Sonho natalino

Estamos em meados de dezembro, época ideal para fazer posts declarando meu amor à humanidade. Mas vocês não contavam com o fato de que eu não tenho televisão e nem rádio. Logo, I’m not in the mood.

O que uma coisa tem a ver com a outra? Pasmem com o que eu constatei após passar quase um ano sem essas mídias: é impossível entrar no clima natalino sem o estímulo das propagandas. Quem nunca chorou com um comercial de peru (e eu nem gosto de peru...)? Sim, até os anúncios de ofertas de supermercado ajudam a gente a se emocionar e a esperar ansiosamente pelo dia 25 de dezembro!

Faço, então, um agradecimento especial aos publicitários, que possibilitaram o meu sonho natalino durante a infância. Foi um inferno para os meus pais, principalmente quando eu inventava que queria casa da Barbie, boneca que chorava, bicicleta e tantos outros brinquedos absurdamente caros, mas, para mim, foram anos felizes.

(Como é lindo o egocentrismo da juventude classe-mediana!)

**

Como vocês podem ver, após passar tantos meses sem atualizar o “dov’è il latte?”, eu perdi completamente a mão para escrever em blog – na verdade para escrever qualquer coisa. É justamente por isso que eu retorno. Preciso praticar em público, para ter feedback e saber onde melhorar. Eu lhes proponho o seguinte pacto: volto a atualizar o blog semanalmente se meus antigos e fiéis três leitores voltarem a acessá-lo, que tal?

É um pedido bem sincero de uma aspirante à beira do abismo do fracasso. Pensem no espírito natalino, na família reunida, nos presentes legais que vocês vão ganhar (porque em propaganda de TV nunca tem aqueles presentes-constrangimento) e digam sim!

**

Considerando todas as oscilações pelas quais “dov’è il latte?” passou nos últimos três anos, entendo que estejam receosos.

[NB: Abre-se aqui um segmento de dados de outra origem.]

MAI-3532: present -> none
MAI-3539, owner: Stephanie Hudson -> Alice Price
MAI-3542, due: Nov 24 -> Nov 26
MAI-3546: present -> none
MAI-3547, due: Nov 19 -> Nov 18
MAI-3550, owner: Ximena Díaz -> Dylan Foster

Qual deve ser a linha do blog daqui em diante? A princípio penso em continuar o que fazia nos meses áureos (houve isso?): resenhas de livros e filmes + ficção + futebol + política + bobagens.

A única mudança é que espero falar um pouco mais de literatura daqui em diante. Embora ache que essa abordagem seja um tiro no pé – acompanhem o raciocínio: quem gosta de ler não gasta tanto tempo na internet; se eu ficar aqui postando não serei boa leitora e não terei sobre o que escrever –, quero tentar. É isso que os jornalistas, em geral, fazem: escrevem apenas sobre o que julgam importante, sem nunca terem perguntado isso ao público, e depois ficam indignados de os jornais não venderem.

**

Perspectivas interessantes para o ano que vem.

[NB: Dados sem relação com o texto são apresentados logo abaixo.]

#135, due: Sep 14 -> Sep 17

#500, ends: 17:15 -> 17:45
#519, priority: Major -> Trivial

Estou tentando parar de ser grossa, hedonista, egocêntrica, prepotente (o velho pacote “eu sou o máximo”). E acredito que eu vá conseguir isso não pela ciência, mas pela religião. Só espero não me tornar uma Elizabeth Gilbert – autora de “Comer rezar amar” – com sua busca fajuta por espiritualidade. De que adianta encontrar um sentido para a vida e não saber juntar nem A + B para escrever um livro que preste?

(Caíram da cadeira após saber que eu comecei a ler esse livro ridículo? Perdão Machado!)

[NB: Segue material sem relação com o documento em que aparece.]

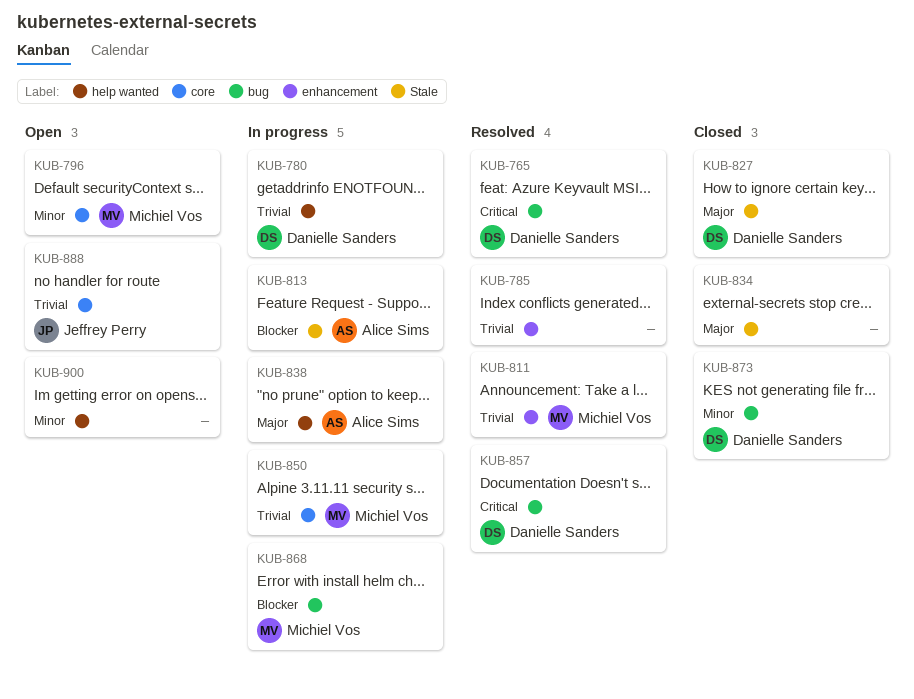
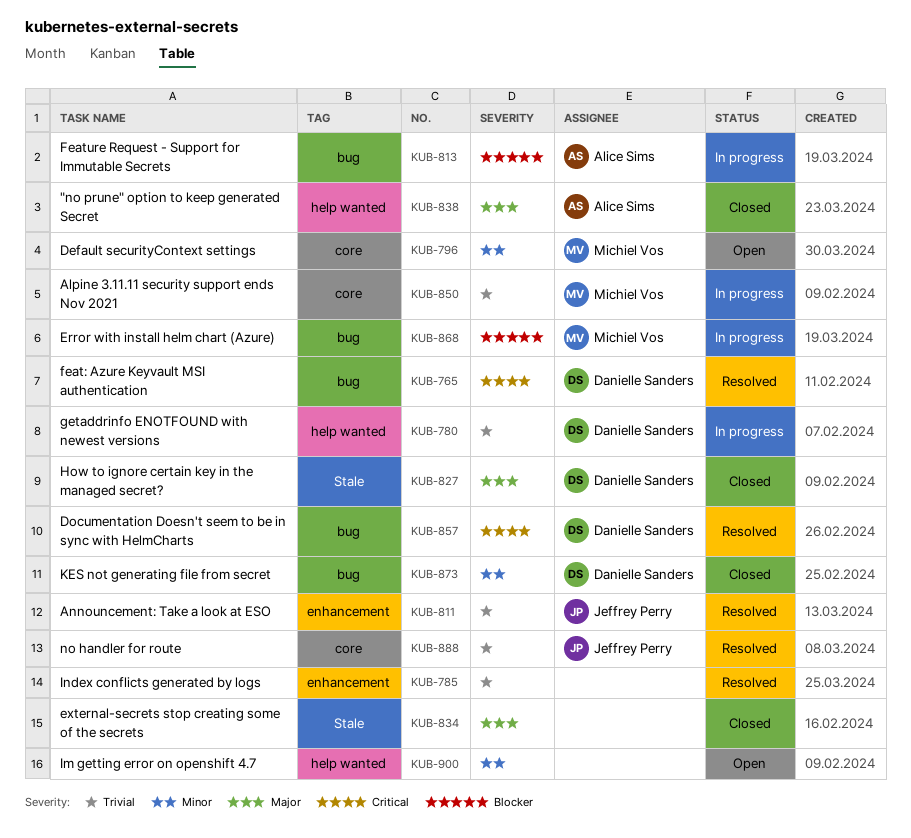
KUB-811, owner: Michiel Vos -> Jeffrey Perry
KUB-813, label: Stale -> bug
KUB-838, status: In progress -> Closed
KUB-888, status: Open -> Resolved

No começo do ano devo viajar para Manaus.

A partir de fevereiro, inscrevo-me no Mestrado em Estudos Literários.

Do mais, sem planos para a minha vida pessoal – everything can happen (I hope so!).

Comentários

  1. Desde que eu tenho banda larga, não fico influenciado pela tv. Agora ainda mais, que faz uns meses que a tv pifou de vez, hahaha.

    Pronto, tô acessando ai, agora escreve mais. ;)

    (na verdade acesso só pra comentar, que ler mesmo, eu leio pelo feed, hehehe)

    ResponderExcluir
  2. Eu nunca deixei de ler nenhum post e estou de volta à ativa!

    Adorei o azul e garanto: eu entro no clima natalino sozinha e já no final de outubro! Adoro!

    ResponderExcluir
  3. Suelen, seu blog é muito bom :)

    ResponderExcluir
  4. Sim, nós publicitários somos a alma deste mundo. A vida, e as festas, seriam mais tristes sem nós.
    Não fico chocado que você tenha lido C.A.R, mas tô pensando que porra você vai fazer em manaus. Trás uns eletrônicos! umas fita k7!